* Data supplied
-- Opening Marker --

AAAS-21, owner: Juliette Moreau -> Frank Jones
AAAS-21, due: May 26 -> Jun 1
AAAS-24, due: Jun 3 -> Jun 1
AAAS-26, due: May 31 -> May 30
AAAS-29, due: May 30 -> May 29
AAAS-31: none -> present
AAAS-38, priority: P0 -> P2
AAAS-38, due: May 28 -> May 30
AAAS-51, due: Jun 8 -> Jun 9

-- Closing Marker --
-- Opening Marker --

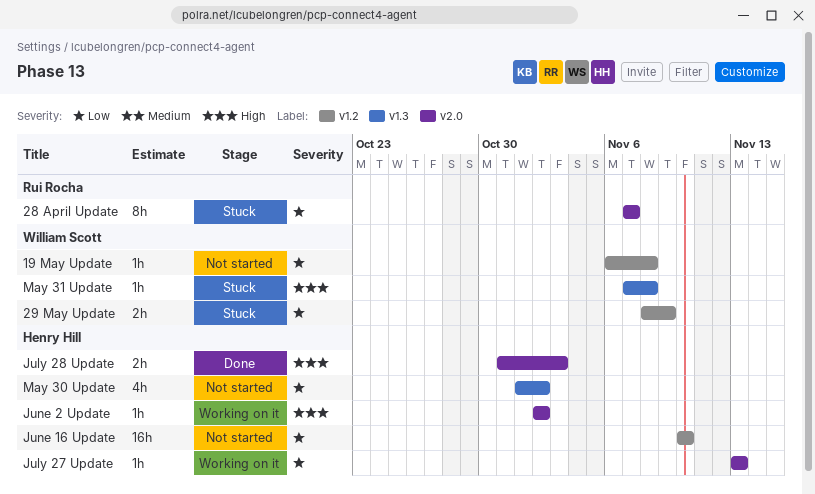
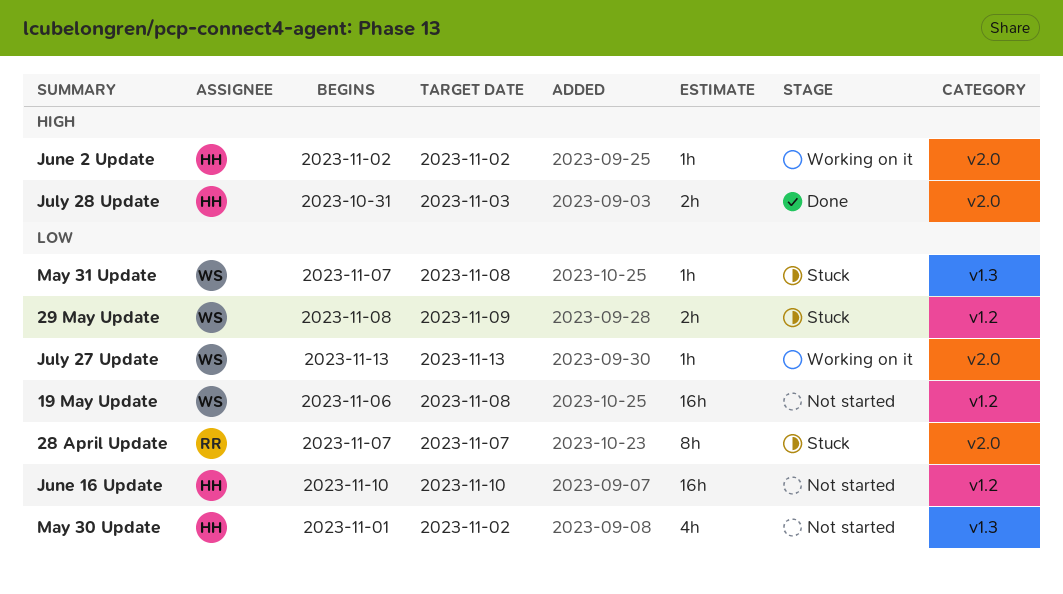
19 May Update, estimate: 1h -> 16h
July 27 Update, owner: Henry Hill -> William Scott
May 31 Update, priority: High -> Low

-- Closing Marker --
-- Opening Marker --

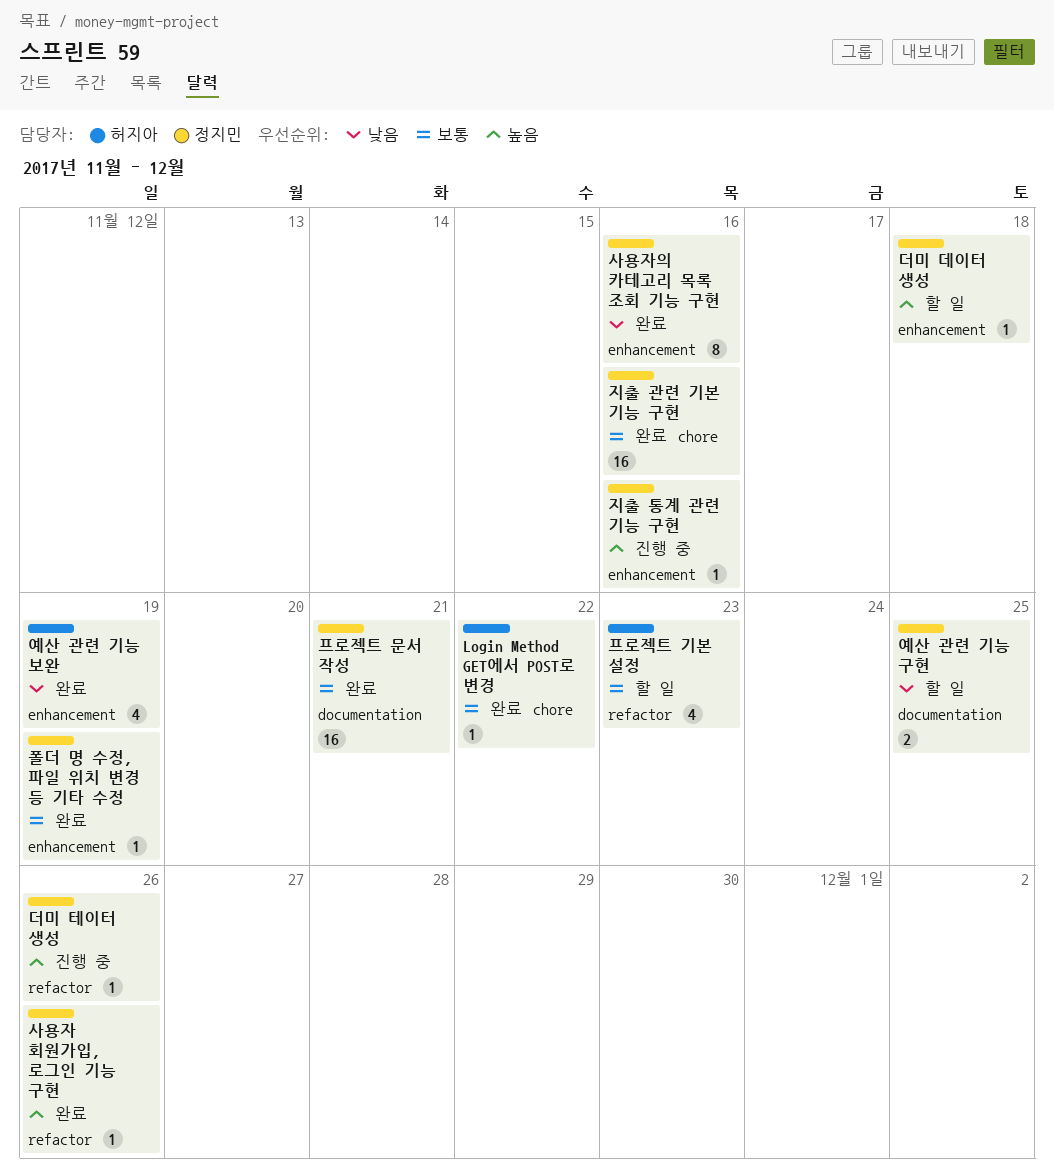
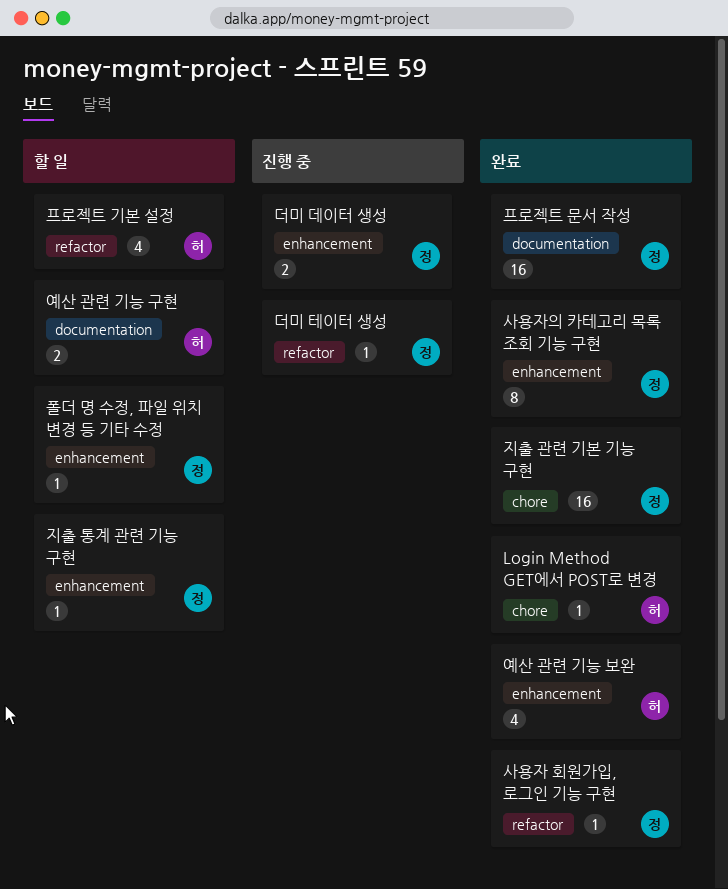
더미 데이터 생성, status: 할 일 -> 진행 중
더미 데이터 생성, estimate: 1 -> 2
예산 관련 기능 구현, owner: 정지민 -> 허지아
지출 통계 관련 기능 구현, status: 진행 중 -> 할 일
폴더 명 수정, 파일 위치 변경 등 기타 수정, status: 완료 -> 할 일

-- Closing Marker --

* Your objective
Retype exactly the lines above, from the one with "AAAS-26, due: May 31 -> May 30" through the one with "AAAS-51, due: Jun 8 -> Jun 9", inclusive.

* Answer to the problem
AAAS-26, due: May 31 -> May 30
AAAS-29, due: May 30 -> May 29
AAAS-31: none -> present
AAAS-38, priority: P0 -> P2
AAAS-38, due: May 28 -> May 30
AAAS-51, due: Jun 8 -> Jun 9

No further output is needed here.